Alleen Ishwara, de opperste god, de eeuwige heer van de werelden (voor sommigen is dat Vishnu, voor anderen is dat Shiva) is gevrijwaard van deze zielsverhuizing.

Verlossing
Er is in het Hindoeïsme ook sprake van verlossing. We zagen al dat het bestaan wordt voorgesteld als een eindeloze herhaling van geboren worden, leven, sterven en opnieuw geboren worden.
Maar na vele reïncarnaties kan iemand bevrijd worden uit de cirkels van telkens een nieuwe geboorte. Sommigen omschrijven deze situatie als een ononderbroken verblijf in de bovennatuurlijke wereld en in de tegenwoordigheid van God. Anderen zien deze eeuwige staat als een situatie waarin de individuele ziel geïsoleerd is van alle aardse dingen. Weer anderen geloven dat totale bevrijding betekent: het ophouden van alle individualiteit en totaal opgaan in de eeuwige geest.

Er zijn verschillende meningen over de weg om deze verlossing te bereiken. Sommige sekten geloven dat een getrouwe toewijding aan de heer van de werelden door diens genade uiteindelijk resulteert in deze redding. Maar anderen menen dat de weg tot verlossing alleen bereikt kan worden door zelfstandig de juiste kennis te vergaren.
Er zijn ook middelen om je dichter bij deze verlossing te brengen: door een ascetisch leven zou men bevrijd kunnen worden van alle aardse dingen, terwijl men kennis tracht te verkrijgen van "Brahma".

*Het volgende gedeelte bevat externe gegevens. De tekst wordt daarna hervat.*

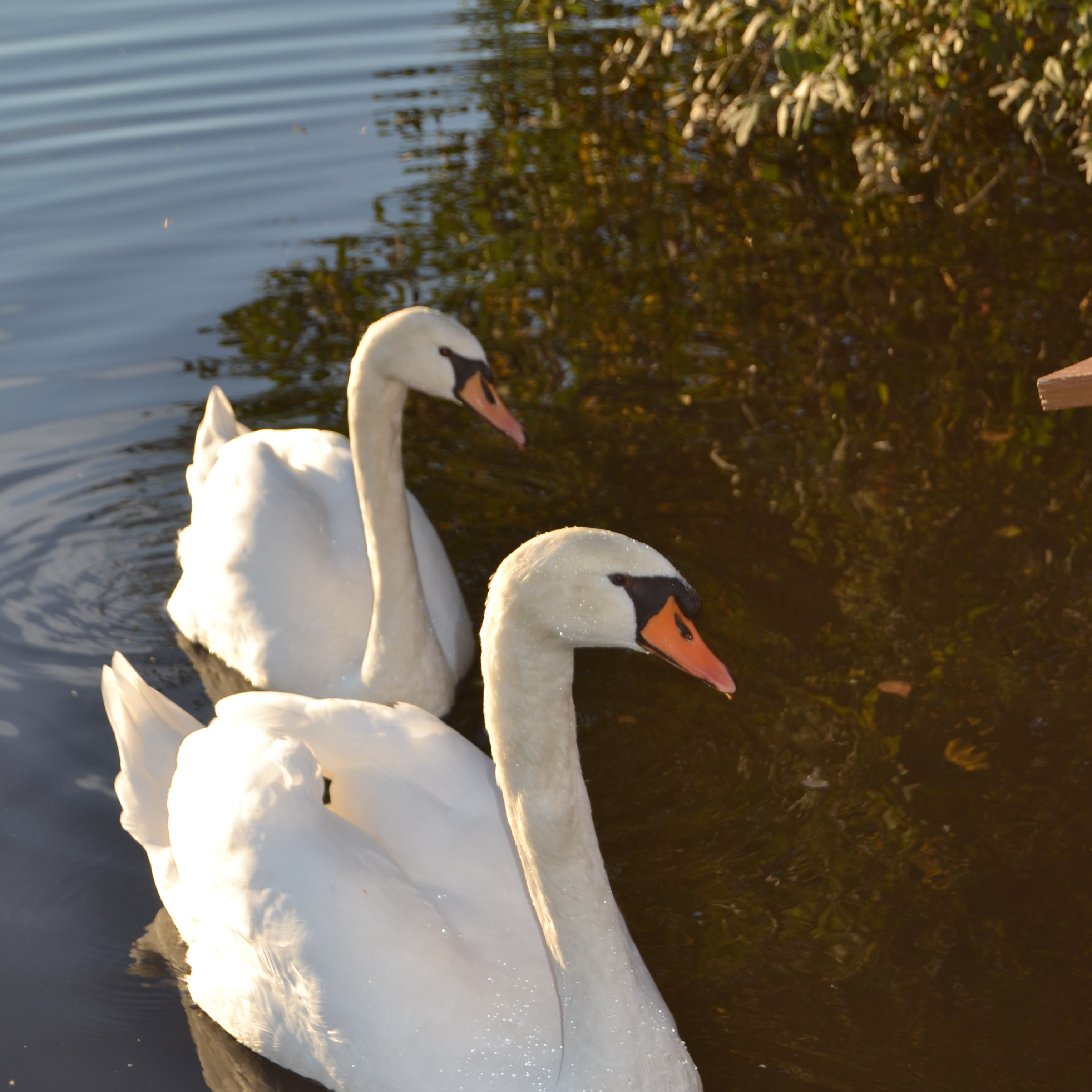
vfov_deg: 17.3
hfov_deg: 17.4
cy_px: 770
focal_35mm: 100
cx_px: 545
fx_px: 3569
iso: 100
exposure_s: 1/200
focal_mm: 52
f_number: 5.6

In de loop der tijd is er ook een eenvoudiger weg ontwikkeld: een plichtsgetrouwe, onzelfzuchtige levensstijl en liefde voor god.
Door het kastensysteem is voor iedere persoon bepaald wat zijn plichten zijn. Er zijn sommige algemeen menselijke plichten die voor iedereen gelden, maar er zijn ook voorrechten, die alleen gelden voor leden van een bepaalde kaste, maar die taboe zijn voor leden van anderen kasten.

Bijbels licht

Op een groot aantal punten is deze leer onverenigbaar met de Bijbel. Je kunt niet zowel het één als het ander geloven. Ik noem maar een paar van de grootste verschillen:

God
De Bijbel zegt: er is één God, de Schepper van hemel en aarde, die heel zijn schepping onderhoudt, die geen ander naast Zich heeft of duldt1 2.

Karma en reïncarnatie
Ons bestaan wordt gezien als de som van al onze levens. Eén leven is te kort om het geheim van ons bestaan te ontdekken en te leren om te leven zoals het zou moeten.
In onze vorige levens hebben we misschien een aantal dingen nog niet afgemaakt of zelfs helemaal verkeerd gedaan. Daarom krijgen we een tweede kans. We boeten voor de dingen die we fout deden en krijgen de kans om dingen af te maken en te verbeteren.

Maar in deze visie is geen plaats voor iemand die onze schuld overneemt. Er is geen Lam dat de zonde van de wereld wegdraagt. Eigenlijk is het een heel wrede gedachte: je hebt het aan jezelf te wijten dat je met allerlei moeiten te kampen hebt. Wat betekent deze leer voor gehandicapten, voor de slachtoffers van een aardbeving of voor de velen die bij de Holocaust omkamen? Eigen schuld?
Het Nieuwe Testament wijst de gedacht aan karma nadrukkelijk af 3 4 En ook de idee van reïncarnatie vindt geen enkele ruimte in het Nieuwe Testament: "Het is de mens gezet eenmaal te sterven en daarna het oordeel" 5.

Verlossing
Verlossing is in de Bijbel niet te verkrijgen door eigen inspanningen of kennis, maar alleen te ontvangen als een gave van God 6 7 8. De prijs voor onze zonden en overtredingen kon alleen betaald worden door Jezus Christus, die zonder zonde is9.

Kasten
De hindoeïstische maatschappij is verdeeld in allerlei kasten. Mensen in de ene kaste zijn in hun opeenvolgende levens verder gevorderd op weg naar 'het al', zoals de Brahmanen, terwijl andere nog mijlen ver van het einddoel verwijderd zijn, zoals de paria's.
Maar de Bijbel leert, dat alle mensen gelijk zijn. We zijn allemaal zondaren die het oordeel waard zijn, maar die ook allen Gods genade voor niets aangeboden krijgen10 11.
En ook in de christelijke gemeente geldt, dat allen gelijkwaardig zijn: wij zijn allen broeders12.

Hiernamaals
In de bijbelse visie zijn mensen in het hiernamaals niet ontdaan van hun individualiteit. Abraham blijft Abraham, Mozes blijft Mozes, enzovoort13.